Authorities say there has long been a tacit recognition that the degree of safety required of a drug depends to some extent on the drug’s purpose. For example, greater toxicity is acceptable in a cancer drug than in a drug to treat headaches.

In its calculations, the FDA has leaned on the side of safety. But safety is not an absolute standard. In making decisions about drugs, FDA officials say safety is defined as whether a drug’s benefits outweigh the risks.

“There will always be two questions,” Buc said. “One is what you know and don’t know. . . . The other is, given what you know, how do you strike the balance? There is plenty of room for debate.”

Agency officials deny that there has been any philosophical shift. They say the changes are procedural; there will be no lowering of standards. They say it is now possible to speed up the approval process because of a series of managerial changes.

Those changes include the issuing of guidelines to clarify FDA requirements for drug approval; attempts to improve communication between the agency and drug sponsors, and a new high-priority designation for AIDS drugs under review.

Now Using Computers

In addition, the FDA and the pharmaceutical industry have begun putting some new drug applications onto computers. The agency also has improved its application tracking system and has recently increased its number of clinical reviewers.

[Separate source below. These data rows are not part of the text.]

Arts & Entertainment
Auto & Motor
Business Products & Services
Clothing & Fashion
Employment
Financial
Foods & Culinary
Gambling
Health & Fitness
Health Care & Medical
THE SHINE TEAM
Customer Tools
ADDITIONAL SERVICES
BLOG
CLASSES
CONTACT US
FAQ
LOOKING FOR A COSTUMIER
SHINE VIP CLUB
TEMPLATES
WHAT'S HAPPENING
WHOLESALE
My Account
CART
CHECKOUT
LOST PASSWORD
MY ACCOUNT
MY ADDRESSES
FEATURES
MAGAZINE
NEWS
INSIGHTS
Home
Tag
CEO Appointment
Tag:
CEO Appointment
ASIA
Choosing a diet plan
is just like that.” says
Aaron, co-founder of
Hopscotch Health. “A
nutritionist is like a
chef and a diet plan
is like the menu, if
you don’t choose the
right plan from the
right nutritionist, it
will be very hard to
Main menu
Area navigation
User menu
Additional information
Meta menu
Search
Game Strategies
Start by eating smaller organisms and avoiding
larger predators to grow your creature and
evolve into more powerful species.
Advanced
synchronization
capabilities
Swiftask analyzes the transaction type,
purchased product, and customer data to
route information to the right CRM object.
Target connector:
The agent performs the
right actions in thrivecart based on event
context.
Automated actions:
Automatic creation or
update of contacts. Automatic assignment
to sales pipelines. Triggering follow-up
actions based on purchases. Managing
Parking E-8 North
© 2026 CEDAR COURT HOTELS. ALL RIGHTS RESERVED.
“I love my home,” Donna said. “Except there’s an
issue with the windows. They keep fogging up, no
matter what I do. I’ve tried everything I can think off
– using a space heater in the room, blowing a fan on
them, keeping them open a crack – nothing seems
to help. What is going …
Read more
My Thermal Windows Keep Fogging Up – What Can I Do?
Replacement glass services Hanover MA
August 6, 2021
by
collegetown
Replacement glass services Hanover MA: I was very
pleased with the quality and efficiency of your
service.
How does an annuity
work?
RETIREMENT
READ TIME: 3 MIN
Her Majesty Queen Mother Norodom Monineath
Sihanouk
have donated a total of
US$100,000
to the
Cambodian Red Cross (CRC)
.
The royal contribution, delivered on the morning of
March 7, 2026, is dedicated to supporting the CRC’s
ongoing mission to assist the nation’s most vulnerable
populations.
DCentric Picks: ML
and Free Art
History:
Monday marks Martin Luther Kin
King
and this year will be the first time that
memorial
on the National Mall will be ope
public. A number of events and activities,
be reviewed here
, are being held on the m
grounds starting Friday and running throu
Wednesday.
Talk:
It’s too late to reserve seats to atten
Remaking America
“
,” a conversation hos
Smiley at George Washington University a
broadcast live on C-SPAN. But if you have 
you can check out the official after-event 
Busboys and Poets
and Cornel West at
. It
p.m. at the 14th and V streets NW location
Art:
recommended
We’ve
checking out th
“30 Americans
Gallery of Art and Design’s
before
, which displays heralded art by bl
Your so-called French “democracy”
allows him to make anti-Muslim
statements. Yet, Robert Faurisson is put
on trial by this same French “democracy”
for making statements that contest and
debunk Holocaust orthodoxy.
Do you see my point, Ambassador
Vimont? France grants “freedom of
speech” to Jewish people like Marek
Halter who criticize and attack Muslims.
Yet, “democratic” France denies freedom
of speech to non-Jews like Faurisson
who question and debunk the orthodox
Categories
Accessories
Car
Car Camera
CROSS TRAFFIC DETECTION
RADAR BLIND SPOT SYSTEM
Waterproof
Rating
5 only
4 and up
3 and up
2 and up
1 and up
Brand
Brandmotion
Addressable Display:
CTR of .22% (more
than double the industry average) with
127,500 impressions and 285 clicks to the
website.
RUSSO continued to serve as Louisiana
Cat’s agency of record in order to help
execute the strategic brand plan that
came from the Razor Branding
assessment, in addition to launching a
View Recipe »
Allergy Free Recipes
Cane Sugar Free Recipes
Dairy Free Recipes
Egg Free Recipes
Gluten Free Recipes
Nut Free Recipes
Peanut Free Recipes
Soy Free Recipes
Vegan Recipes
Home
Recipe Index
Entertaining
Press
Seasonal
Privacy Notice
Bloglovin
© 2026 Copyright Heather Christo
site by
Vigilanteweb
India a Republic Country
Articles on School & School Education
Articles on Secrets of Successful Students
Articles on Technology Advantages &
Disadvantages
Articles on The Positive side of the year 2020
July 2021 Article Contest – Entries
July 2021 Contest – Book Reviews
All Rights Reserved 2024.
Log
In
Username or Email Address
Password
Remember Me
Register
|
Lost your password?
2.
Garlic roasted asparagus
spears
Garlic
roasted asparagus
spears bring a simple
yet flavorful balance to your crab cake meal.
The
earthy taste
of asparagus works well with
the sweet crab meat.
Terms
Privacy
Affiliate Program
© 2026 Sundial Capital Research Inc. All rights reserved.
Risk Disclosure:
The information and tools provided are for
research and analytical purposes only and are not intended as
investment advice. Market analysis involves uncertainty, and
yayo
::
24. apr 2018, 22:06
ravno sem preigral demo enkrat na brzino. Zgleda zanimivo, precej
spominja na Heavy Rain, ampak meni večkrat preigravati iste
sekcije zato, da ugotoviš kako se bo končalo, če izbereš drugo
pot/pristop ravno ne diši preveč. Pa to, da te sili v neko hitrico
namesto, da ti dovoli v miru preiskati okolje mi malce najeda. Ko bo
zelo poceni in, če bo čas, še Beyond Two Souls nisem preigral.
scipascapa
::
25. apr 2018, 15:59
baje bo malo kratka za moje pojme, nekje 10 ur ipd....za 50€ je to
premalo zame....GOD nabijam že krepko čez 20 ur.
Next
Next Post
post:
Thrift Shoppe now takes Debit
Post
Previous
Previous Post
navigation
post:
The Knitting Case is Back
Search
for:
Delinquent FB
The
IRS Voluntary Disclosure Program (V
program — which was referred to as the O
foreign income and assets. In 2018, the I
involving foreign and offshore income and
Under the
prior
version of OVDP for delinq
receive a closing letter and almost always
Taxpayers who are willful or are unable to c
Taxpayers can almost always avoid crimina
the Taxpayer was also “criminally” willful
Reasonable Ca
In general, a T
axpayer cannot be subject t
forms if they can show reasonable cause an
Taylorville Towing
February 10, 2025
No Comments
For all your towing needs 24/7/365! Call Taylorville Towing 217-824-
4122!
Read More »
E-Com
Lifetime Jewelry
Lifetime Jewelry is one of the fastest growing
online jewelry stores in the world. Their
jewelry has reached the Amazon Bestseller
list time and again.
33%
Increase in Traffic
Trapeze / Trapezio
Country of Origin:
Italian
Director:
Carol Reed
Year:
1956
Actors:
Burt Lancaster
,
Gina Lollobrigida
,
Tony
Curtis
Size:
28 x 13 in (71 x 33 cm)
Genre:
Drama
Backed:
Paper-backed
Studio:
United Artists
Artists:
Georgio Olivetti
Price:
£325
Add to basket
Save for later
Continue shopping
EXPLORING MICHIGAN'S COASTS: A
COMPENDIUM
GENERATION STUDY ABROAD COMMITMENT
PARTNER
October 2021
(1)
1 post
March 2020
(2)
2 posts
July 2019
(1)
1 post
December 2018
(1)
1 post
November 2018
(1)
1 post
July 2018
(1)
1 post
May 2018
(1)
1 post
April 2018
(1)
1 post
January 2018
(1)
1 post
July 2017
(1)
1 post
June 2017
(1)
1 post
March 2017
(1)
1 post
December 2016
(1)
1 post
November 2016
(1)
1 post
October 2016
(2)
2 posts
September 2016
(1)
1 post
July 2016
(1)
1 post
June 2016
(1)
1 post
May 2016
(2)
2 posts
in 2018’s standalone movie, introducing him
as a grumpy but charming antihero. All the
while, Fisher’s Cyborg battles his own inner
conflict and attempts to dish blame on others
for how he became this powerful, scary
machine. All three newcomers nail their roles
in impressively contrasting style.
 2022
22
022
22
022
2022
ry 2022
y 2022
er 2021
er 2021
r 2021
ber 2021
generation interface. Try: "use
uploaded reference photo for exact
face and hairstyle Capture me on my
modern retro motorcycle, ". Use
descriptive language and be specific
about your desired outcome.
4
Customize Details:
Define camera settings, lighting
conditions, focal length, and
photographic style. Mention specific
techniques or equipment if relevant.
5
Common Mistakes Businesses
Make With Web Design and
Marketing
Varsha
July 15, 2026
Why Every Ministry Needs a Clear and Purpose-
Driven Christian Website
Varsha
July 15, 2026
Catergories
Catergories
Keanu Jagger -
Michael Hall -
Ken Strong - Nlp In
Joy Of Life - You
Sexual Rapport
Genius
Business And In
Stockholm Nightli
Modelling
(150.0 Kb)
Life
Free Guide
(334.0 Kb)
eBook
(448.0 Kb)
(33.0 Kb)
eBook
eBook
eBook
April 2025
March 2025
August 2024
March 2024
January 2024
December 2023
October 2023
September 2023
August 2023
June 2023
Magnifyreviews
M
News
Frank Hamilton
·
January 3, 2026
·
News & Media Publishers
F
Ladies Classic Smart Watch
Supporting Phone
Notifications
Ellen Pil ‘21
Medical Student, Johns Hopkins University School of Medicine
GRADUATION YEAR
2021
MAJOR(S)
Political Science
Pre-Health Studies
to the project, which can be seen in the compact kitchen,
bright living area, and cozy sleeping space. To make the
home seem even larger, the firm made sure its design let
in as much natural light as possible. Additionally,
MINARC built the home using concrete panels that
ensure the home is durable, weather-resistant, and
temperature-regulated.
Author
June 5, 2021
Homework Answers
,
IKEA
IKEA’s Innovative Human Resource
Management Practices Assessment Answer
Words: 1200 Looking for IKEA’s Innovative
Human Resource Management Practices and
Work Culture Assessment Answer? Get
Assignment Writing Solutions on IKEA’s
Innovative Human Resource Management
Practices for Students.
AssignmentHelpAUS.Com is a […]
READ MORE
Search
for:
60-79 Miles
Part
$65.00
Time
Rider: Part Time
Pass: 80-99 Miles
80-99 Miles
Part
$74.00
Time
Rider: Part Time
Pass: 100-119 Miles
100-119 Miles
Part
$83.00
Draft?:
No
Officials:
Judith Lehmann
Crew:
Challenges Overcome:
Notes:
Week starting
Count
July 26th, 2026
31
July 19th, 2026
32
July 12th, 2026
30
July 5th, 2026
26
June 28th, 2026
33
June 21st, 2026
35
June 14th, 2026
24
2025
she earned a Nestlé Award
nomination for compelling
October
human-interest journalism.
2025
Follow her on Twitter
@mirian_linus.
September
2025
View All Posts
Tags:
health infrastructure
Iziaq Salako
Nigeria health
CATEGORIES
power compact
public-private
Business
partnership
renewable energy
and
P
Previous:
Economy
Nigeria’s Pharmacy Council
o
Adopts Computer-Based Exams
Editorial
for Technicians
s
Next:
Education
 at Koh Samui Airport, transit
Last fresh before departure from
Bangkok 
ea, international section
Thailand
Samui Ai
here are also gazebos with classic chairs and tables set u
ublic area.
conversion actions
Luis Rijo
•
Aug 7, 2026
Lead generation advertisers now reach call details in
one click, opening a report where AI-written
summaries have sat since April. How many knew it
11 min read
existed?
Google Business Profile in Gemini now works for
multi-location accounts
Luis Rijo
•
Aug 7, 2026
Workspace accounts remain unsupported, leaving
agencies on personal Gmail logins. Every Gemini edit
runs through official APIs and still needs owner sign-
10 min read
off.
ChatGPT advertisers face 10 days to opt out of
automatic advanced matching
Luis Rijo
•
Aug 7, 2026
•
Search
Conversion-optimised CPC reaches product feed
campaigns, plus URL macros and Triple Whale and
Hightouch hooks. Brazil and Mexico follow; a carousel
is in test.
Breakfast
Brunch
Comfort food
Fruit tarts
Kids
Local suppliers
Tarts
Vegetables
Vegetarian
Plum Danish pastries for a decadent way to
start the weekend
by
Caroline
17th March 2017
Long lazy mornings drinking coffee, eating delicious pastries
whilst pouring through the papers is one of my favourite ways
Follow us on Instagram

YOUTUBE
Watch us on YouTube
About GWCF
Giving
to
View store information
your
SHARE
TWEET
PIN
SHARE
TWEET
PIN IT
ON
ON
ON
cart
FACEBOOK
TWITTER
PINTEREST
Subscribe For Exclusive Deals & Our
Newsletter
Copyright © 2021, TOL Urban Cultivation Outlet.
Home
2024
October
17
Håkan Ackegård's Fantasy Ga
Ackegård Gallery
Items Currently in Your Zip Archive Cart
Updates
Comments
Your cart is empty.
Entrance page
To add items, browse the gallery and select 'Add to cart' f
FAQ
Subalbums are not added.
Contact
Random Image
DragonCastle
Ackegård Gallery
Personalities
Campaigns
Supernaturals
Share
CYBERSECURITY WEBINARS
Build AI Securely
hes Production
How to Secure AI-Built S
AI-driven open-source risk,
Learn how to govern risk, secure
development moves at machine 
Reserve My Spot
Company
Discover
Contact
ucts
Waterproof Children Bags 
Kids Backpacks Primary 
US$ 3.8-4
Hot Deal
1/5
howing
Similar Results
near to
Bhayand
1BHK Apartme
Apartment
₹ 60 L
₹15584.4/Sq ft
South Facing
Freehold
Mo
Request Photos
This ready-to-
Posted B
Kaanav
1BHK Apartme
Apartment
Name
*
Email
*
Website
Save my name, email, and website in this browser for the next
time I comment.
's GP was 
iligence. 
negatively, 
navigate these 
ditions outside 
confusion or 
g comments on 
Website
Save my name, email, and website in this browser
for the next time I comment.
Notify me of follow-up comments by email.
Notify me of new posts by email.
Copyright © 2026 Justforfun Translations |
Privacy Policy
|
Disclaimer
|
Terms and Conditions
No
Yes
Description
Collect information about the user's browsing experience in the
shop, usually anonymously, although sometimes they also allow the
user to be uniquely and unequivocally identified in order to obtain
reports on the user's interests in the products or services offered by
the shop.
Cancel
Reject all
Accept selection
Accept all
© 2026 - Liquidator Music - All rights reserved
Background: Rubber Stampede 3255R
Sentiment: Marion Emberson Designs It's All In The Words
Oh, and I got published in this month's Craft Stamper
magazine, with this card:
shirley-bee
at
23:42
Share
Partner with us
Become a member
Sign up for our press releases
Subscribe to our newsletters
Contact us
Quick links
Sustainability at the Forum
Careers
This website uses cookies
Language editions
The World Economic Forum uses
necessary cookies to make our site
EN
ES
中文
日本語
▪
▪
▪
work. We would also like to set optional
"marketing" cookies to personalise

“The fundamental change is trying extra hard to get information (about a drug’s effectiveness) earlier,” said Dr. Robert Temple, a director of the FDA’s office of drug evaluation. “That involves effort on our part and the industry’s part.”

Nevertheless, the FDA’s latest moves have been met with some skepticism.

Many observers called the timing of the new rule blatantly political: The FDA announced it one month before the presidential election, taking pains to credit Vice President George Bush, the Republican candidate, for part of the impetus behind the change.

Adding to those suspicions is the agency’s acknowledgment that it already had the power to implement the new system and had done so well before announcing the new rule. Others counter that there is value in making it widely known that the new options exist.

Call for Greater Change

AIDS activists also say the changes do not go far enough.

For example, it is not mandatory that drug sponsors meet with the FDA to discuss the design of phase-two trials in the hope of eliminating the need for a third phase. Nor has the agency committed itself to apply the accelerated process to particular drugs.

Activists pointed out that the FDA’s earlier effort, in 1987, to broaden availability of experimental drugs had so far had little effect on people with AIDS. The half-dozen drugs that FDA officials say have been placed in that program include only one experimental AIDS drug.

“Time will tell if this is an important, small philosophical step or just political opportunism by the Bush campaign,” said Dr. Barry Gingell, director of medical information at Gay Men’s Health Crisis in New York City.